Clair Obscur: Expedition 33's lead says they messed up a little by putting a ton of great endgame content next to a final boss you can easily outlevel: 'We weren't sure if our game was going to be that good'

Clair Obscur: Expedition 33 is a brilliant RPG with one wrinkle—the endgame scaling its touch skewiff. It's not bad, don't misunderstand me: It's just that if you're a completionist like me, you likely hit Act 3 and roamed around the overworld, ticking off all of your checklists, only to loop back to the final boss and flatten it like an artist with a bottle of turpentine, a paint roller, and a grudge.

The game's lead game designer Michel Nohra confesses that they might've gone a little astray, there, per an interview with Edge magazine for Issue 419 (thanks, Gamesradar): "The only thing I regret is not making it clearer that if you want the intended difficulty for the boss, you have to go beat it now."

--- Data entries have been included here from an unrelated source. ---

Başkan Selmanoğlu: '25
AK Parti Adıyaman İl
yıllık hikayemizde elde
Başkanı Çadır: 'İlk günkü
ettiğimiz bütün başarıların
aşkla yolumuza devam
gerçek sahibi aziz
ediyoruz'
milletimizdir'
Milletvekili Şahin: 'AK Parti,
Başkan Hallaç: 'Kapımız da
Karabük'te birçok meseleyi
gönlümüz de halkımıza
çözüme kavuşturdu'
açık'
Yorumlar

See, while it's a safe assumption that Clair Obscur lets you keep playing after the credits roll, it's also a safe assumption that you're meant to do a little exploring first—more than that, Nohra explains, most players keep the final boss as a motivating carrot on the end of a stick:

"Often, people don't want to finish the game, so they do all the side content before finishing it, because once the story is over, you're usually less motivated to do the side content. And that's something I underestimated, which made people that wanted a challenging end boss fight feel a bit disappointed."

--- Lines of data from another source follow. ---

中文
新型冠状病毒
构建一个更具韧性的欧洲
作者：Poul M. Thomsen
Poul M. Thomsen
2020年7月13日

That's not to say making the game's final boss scale for completionists would've been good either, and Nohra agrees, saying that while he doesn't "regret doing it the way we did it," the game could've done a better job explaining to you that you're meant to tie up the main story first, then go smash your face against Simon later.

Lead programmer Tom Guillermin, on the other hand, tells Edge that this snafu was due to an excess of humility: "We weren't sure if our game was going to be that good. And if it's not, people may just want to see the story, and go directly to the end of the story.

"So it was a surprise for us [that] people were doing every single thing there is to do in the game before going to the final dungeon. We're happy about that, but we didn't see it coming." It's a humility that's echoed elsewhere in the interview—mostly, Sandfall's trying to make sure it keeps perspective after making one of last year's unexpected award-sweeping hits.